__Work request__.
Gather all lines in the entries that include the word "shoulder".

__Stored items__.
+++++

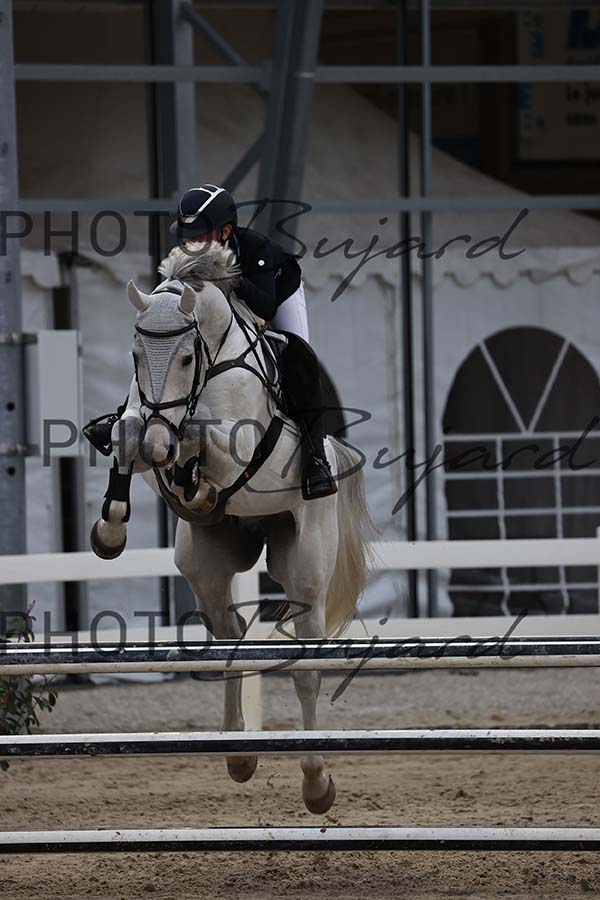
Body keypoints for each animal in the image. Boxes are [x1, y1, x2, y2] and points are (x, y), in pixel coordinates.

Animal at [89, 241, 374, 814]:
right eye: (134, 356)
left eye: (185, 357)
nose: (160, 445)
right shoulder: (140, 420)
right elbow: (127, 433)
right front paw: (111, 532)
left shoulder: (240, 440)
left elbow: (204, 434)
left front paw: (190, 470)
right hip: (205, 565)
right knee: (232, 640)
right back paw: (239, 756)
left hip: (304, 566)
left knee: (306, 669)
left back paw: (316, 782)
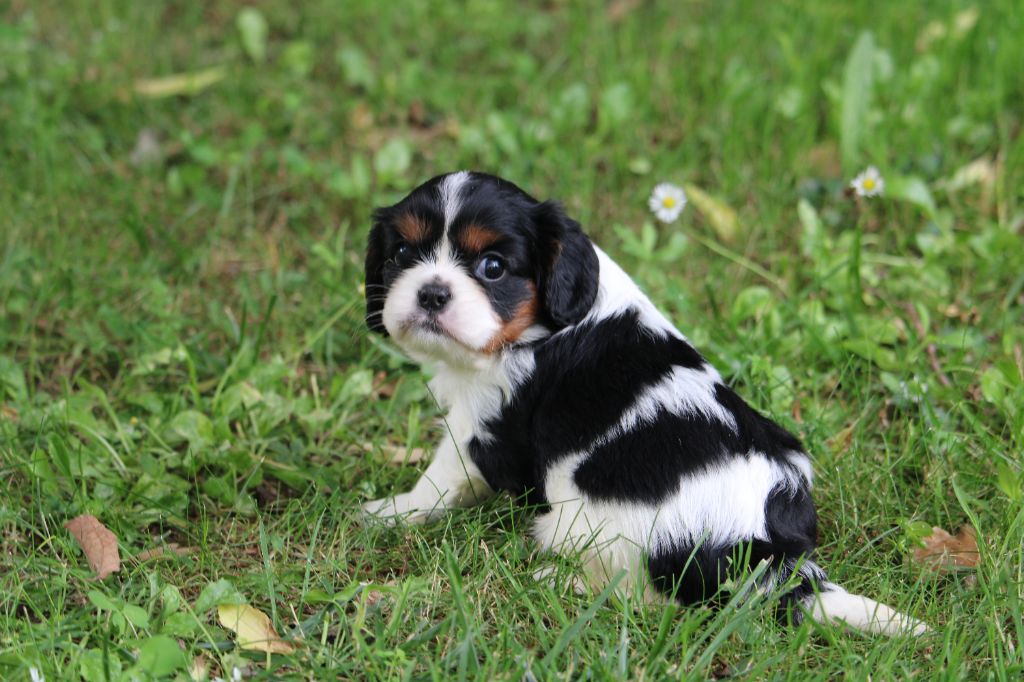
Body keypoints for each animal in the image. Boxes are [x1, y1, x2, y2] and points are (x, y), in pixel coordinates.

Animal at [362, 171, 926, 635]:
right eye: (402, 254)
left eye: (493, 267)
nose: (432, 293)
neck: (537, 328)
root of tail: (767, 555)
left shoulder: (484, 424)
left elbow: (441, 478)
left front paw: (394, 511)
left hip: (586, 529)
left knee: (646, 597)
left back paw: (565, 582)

+++++

__Finished task__.
right shoulder: (140, 420)
left shoulder: (240, 440)
left shoulder: (484, 424)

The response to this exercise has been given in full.